You're seriously going to try to argue how US manufacturing (which was the greatest share of global manufacturing by far) didn't decline, to support a point about how China (Shenzhen) is apparently an unreplicable manufacturing hub due to 'cluster effect'? It's funny that you don't see the contradiction. For the record, US manufacturing as a share of global manufacturing has significantly declined over the years. [0][1]
"
> The United States' share of global manufacturing activity declined from 28% in 2002, following the end of the 2001 U.S. recession, to 16.5% in 2011
> China displaced the United States as the largest manufacturing country in 2010
> Manufacturing output, measured in each country's local currency adjusted for inflation, has been growing more slowly in the United States than in China, South Korea, Germany, and Mexico
"
> You do generally have to physically be present to make deals.
If you need to be physically present for a meeting, you make a trip. There is absolutely zero benefit to living in close proximity to investors the rest of the time.
> It is obviously theoretically possible to run a world-leading software company fully remote.
It is obviously not just theoretically possible, and many companies do so.
This is the opposite of true. It's actively wrong. Location is almost everything; people move to financial and tech centers for a reason -- it matters where you are and who you know.

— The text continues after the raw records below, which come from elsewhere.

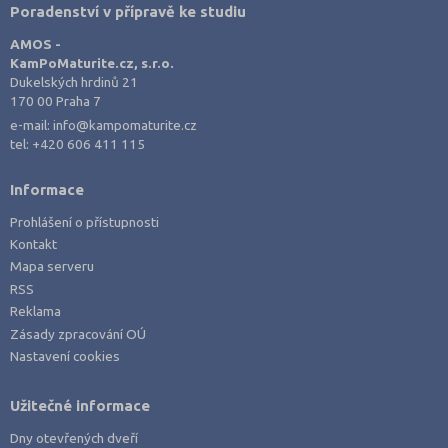
Poradenství v přípravě ke studiu
AMOS -
KamPoMaturite.cz, s.r.o.
Dukelských hrdinů 21
170 00 Praha 7
e-mail:
info@kampomaturite.cz
tel:
+420 606 411 115
Informace
Prohlášení o přístupnosti
Kontakt
Mapa serveru
RSS
Reklama
Zásady zpracování OÚ
Nastavení cookies
Užitečné informace
Dny otevřených dveří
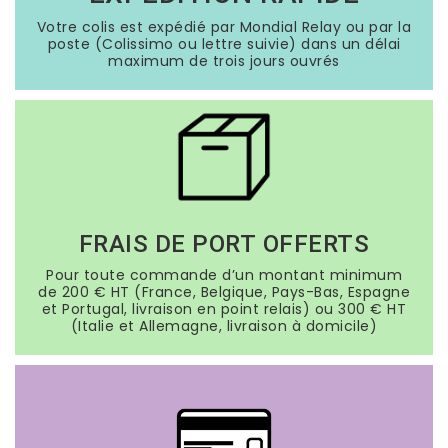
Votre colis est expédié par Mondial Relay ou par la
poste (Colissimo ou lettre suivie) dans un délai
maximum de trois jours ouvrés
FRAIS DE PORT OFFERTS
Pour toute commande d’un montant minimum
de 200 € HT (France, Belgique, Pays-Bas, Espagne
et Portugal, livraison en point relais) ou 300 € HT
(Italie et Allemagne, livraison à domicile)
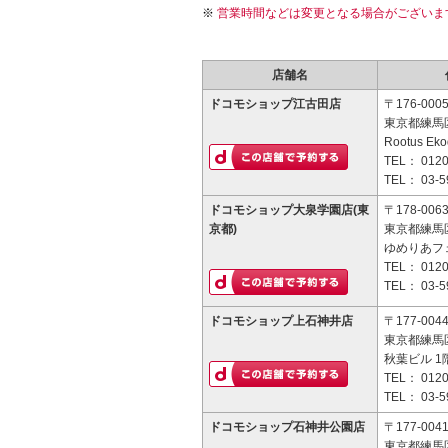
営業時間などは変更となる場合がございま
店舗名
ドコモショップ江古田店
〒176-000
東京都練馬区
Rootus Ek
TEL：
0120
TEL：
03-5
ドコモショップ大泉学園店(東
〒178-006
京都)
東京都練馬区
ゆめりあフ
TEL：
0120
TEL：
03-5
ドコモショップ上石神井店
〒177-004
東京都練馬区
秋葉ビル 1
TEL：
0120
TEL：
03-5
ドコモショップ石神井公園店
〒177-004
東京都練馬区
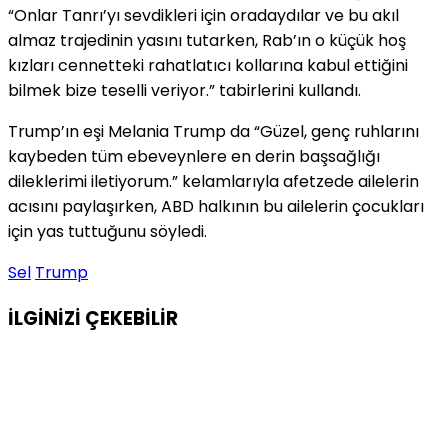
“Onlar Tanrı’yı sevdikleri için oradaydılar ve bu akıl
almaz trajedinin yasını tutarken, Rab’ın o küçük hoş
kızları cennetteki rahatlatıcı kollarına kabul ettiğini
bilmek bize teselli veriyor.” tabirlerini kullandı.
Trump’ın eşi Melania Trump da “Güzel, genç ruhlarını
kaybeden tüm ebeveynlere en derin başsağlığı
dileklerimi iletiyorum.” kelamlarıyla afetzede ailelerin
acısını paylaşırken, ABD halkının bu ailelerin çocukları
için yas tuttuğunu söyledi.
Sel
Trump
İLGİNİZİ
ÇEKEBİLİR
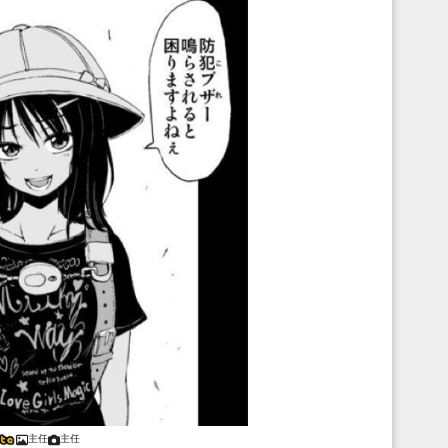
主任
主任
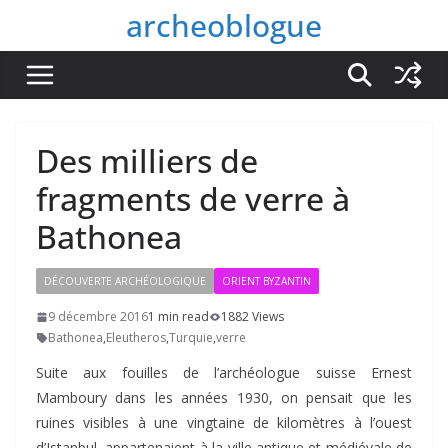
Passer
archeoblogue
au
contenu
Des milliers de
fragments de verre à
Bathonea
DÉCOUVERTE ARCHÉOLOGIQUE
ORIENT BYZANTIN
9 décembre 2016
1 min read
1882 Views
Bathonea
,
Eleutheros
,
Turquie
,
verre
Suite aux fouilles de l’archéologue suisse Ernest
Mamboury dans les années 1930, on pensait que les
ruines visibles à une vingtaine de kilomètres à l’ouest
d’Istanbul, appartenaient à la ville antique et médiévale de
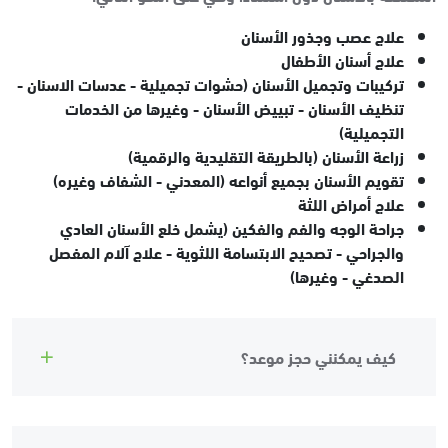
علاج عصب وجذور الأسنان
علاج أسنان الأطفال
تركيبات وتجميل الأسنان (حشوات تجميلية - عدسات الاسنان -
تنظيف الأسنان - تبييض الأسنان - وغيرها من الخدمات
التجميلية)
زراعة الأسنان (بالطريقة التقليدية والرقمية)
تقويم الأسنان بجميع أنواعه (المعدني - الشفاف وغيره)
علاج أمراض اللثة
جراحة الوجه والفم والفكين (يشمل خلع الأسنان العادي
والجراحي - تصحيح الابتسامة اللثوية - علاج آلام المفصل
الصدغي - وغيرها)
كيف يمكنني حجز موعد؟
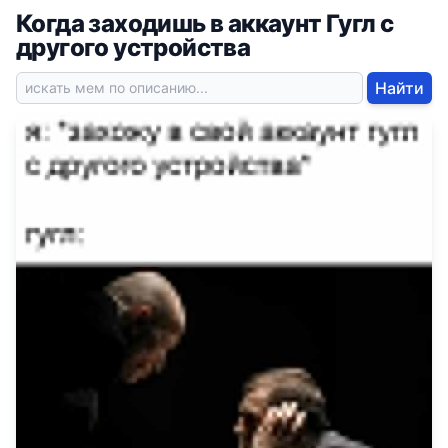
Когда заходишь в аккаунт Гугл с
другого устройства
Найти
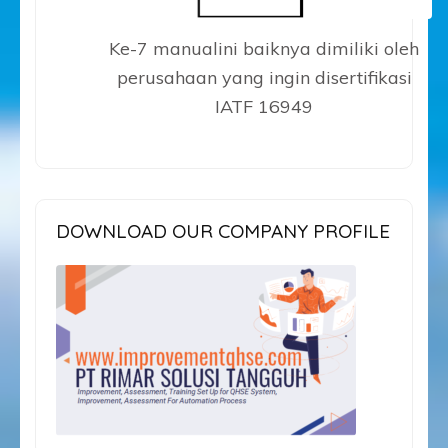
Ke-7 manualini baiknya dimiliki oleh
perusahaan yang ingin disertifikasi
IATF 16949
DOWNLOAD OUR COMPANY PROFILE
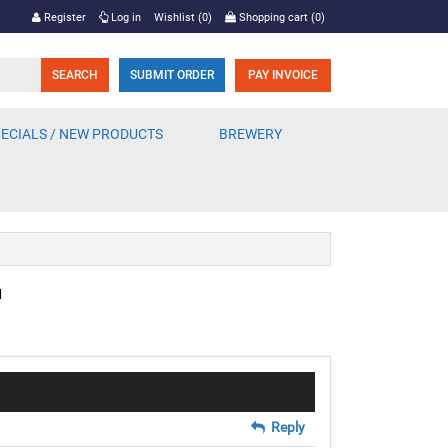
Register
Log in
Wishlist
(0)
Shopping cart
(0)
SUBMIT ORDER
PAY INVOICE
ECIALS / NEW PRODUCTS
BREWERY
M
Reply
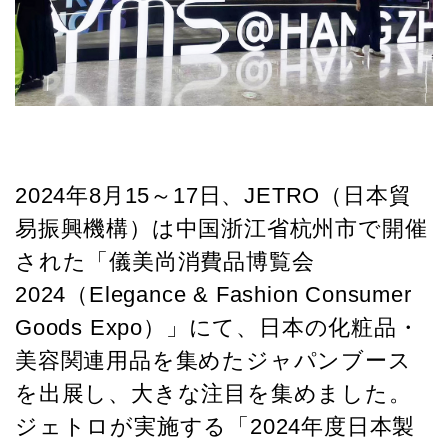
2024年8月15～17日、JETRO（日本貿
易振興機構）は中国浙江省杭州市で開催
された「儀美尚消費品博覧会
2024（Elegance & Fashion Consumer
Goods Expo）」にて、日本の化粧品・
美容関連用品を集めたジャパンブース
を出展し、大きな注目を集めました。
ジェトロが実施する「2024年度日本製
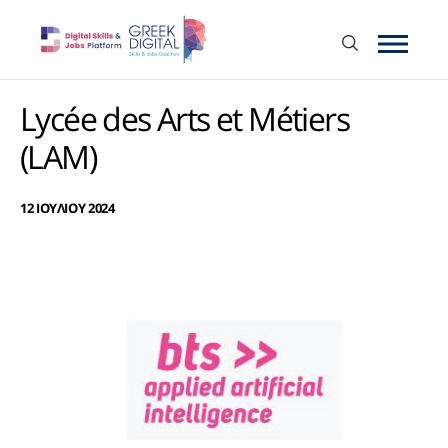
Lycée des Arts et Métiers
(LAM)
12 ΙΟΥΛΙΟΥ 2024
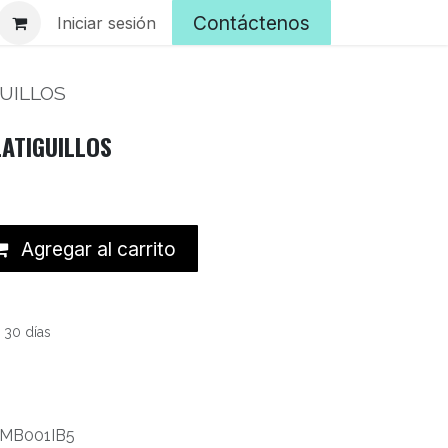
Contáctenos
Iniciar sesión
GUILLOS
LATIGUILLOS
Agregar al carrito
 30 días
MB001IB5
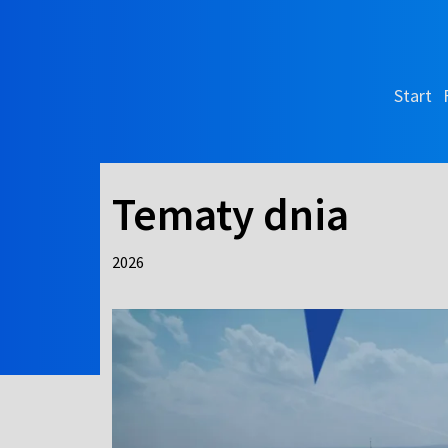
Start
Tematy dnia
2026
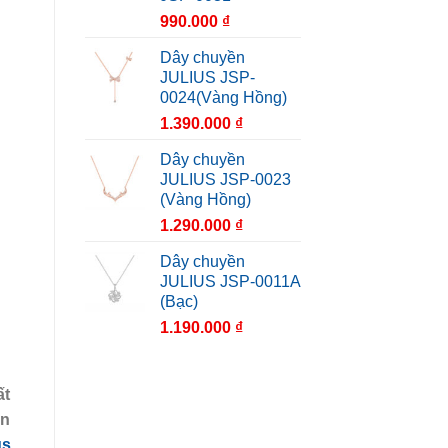
990.000
₫
Dây chuyền
JULIUS JSP-
0024(Vàng Hồng)
1.390.000
₫
Dây chuyền
JULIUS JSP-0023
(Vàng Hồng)
1.290.000
₫
Dây chuyền
JULIUS JSP-0011A
(Bạc)
1.190.000
₫
ất
ần
us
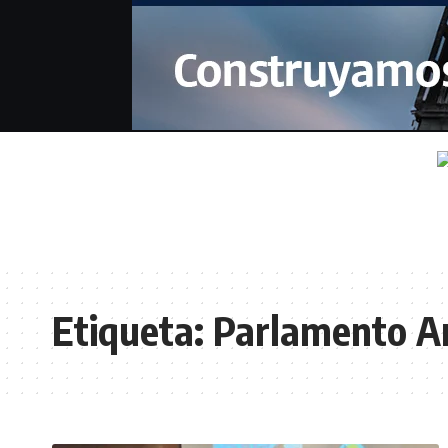
Etiqueta:
Parlamento A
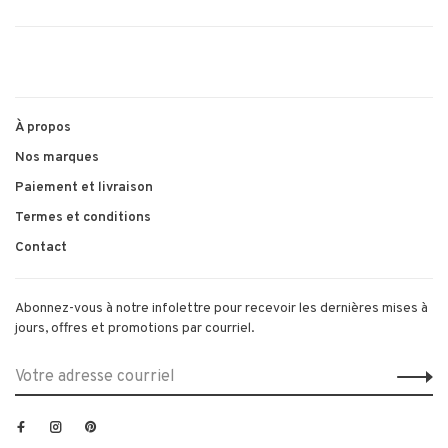
À propos
Nos marques
Paiement et livraison
Termes et conditions
Contact
Abonnez-vous à notre infolettre pour recevoir les dernières mises à
jours, offres et promotions par courriel.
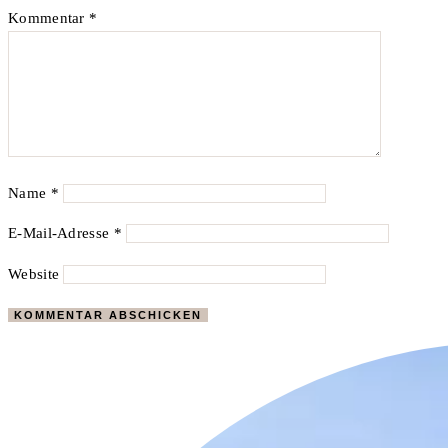
Kommentar
*
Name
*
E-Mail-Adresse
*
Website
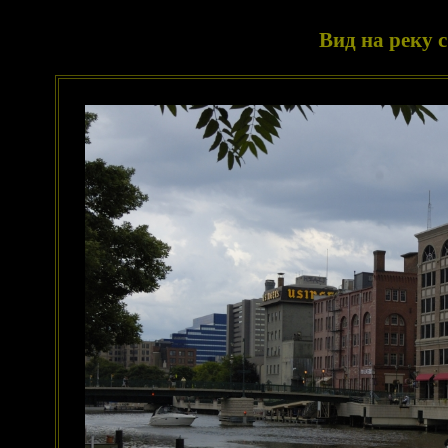
Вид на реку 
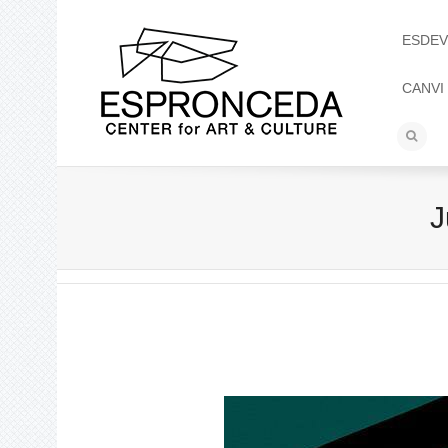
ESDEV
CANVI
J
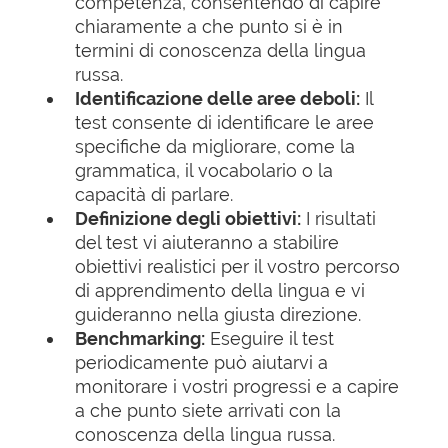
competenza, consentendo di capire
chiaramente a che punto si è in
termini di conoscenza della lingua
russa.
Identificazione delle aree deboli:
Il
test consente di identificare le aree
specifiche da migliorare, come la
grammatica, il vocabolario o la
capacità di parlare.
Definizione degli obiettivi:
I risultati
del test vi aiuteranno a stabilire
obiettivi realistici per il vostro percorso
di apprendimento della lingua e vi
guideranno nella giusta direzione.
Benchmarking:
Eseguire il test
periodicamente può aiutarvi a
monitorare i vostri progressi e a capire
a che punto siete arrivati con la
conoscenza della lingua russa.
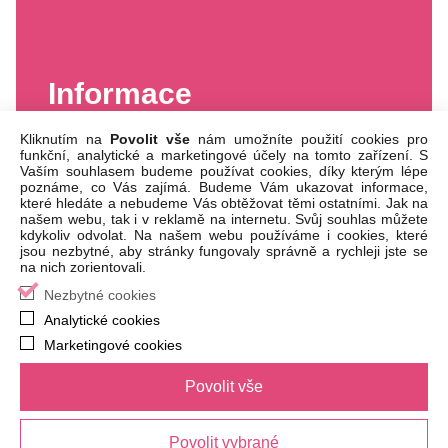
Informace
Kliknutím na
Povolit vše
nám umožníte použití cookies pro
funkční, analytické a marketingové účely na tomto zařízení. S
Vaším souhlasem budeme používat cookies, díky kterým lépe
poznáme, co Vás zajímá. Budeme Vám ukazovat informace,
které hledáte a nebudeme Vás obtěžovat těmi ostatními. Jak na
našem webu, tak i v reklamě na internetu. Svůj souhlas můžete
Česká republika
kdykoliv odvolat. Na našem webu používáme i cookies, které
jsou nezbytné, aby stránky fungovaly správně a rychleji jste se
kraj neuveden
na nich zorientovali.
Nezbytné cookies
Zahájení
8.6.2024
Analytické cookies
Marketingové cookies
Místo
Milovice
Povolit vše
Povolit vybrané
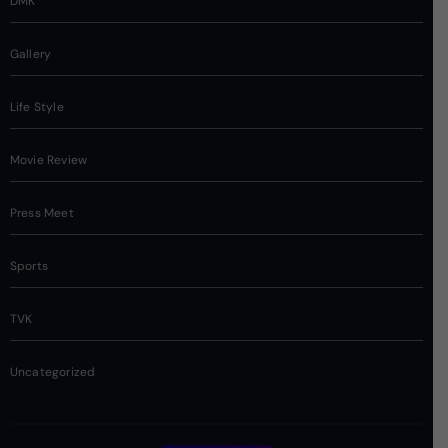
DMK
Gallery
Life Style
Movie Review
Press Meet
Sports
TVK
Uncategorized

> where you are and who you know are very different things
Different but related. Getting a purposeful introduction involves a lot more friction than being invited to someone's home for dinner with their colleagues and contacts.
This is so funny to imply that you (living in East Jesus, Texas) have a better or similar opportunity to me (living in SF) in making more relationships and connections to AI related companies, engineers, investors, customers, acquirers, scientists, etc.
I live a lot further from SF than Texas, yet I've been working fully remote for SF tech companies (among others) for 10+ years.
If I need to meet someone in person, I make a trip (~few times a year)
It's true that I can't brownnose/service random tech talking heads in person on a daily basis tho, which is what I assume you mean by 'relationships and connections' lmao
Okay so what you're doing is contradicting the objective advantages/benefits of living near the epicenter of a specific industry with a purely anecdotal example of 10+ years experience in jobs from said epicenter, with the expendable income to travel (domestic/international) for in-person meetings, then defining networking to a disingenuously generalization because it reinforces your opinion.
What if I were to tell you that you can make meaningful relationships and connections w/o "brown nosing/servicing" and its easier to do so in the center of a specific industry?
I'm giving you a specific example of why it's not necessary to be in any particular location to work in tech, or network, collaborate, communicate with other tech people.
Directly contradicting your baseless assertion about how you have to be in SF for those reasons.
Literally a specific, physical example and you're talking about 'defining networking to a disingenuously generalization' ...
Of course it does.
The benefits of proximity to business clusters [1] is well researched [2]. There is no evidence remote work has dampened that tendency; if anything, as evidenced by AI, the effect seems to have increased.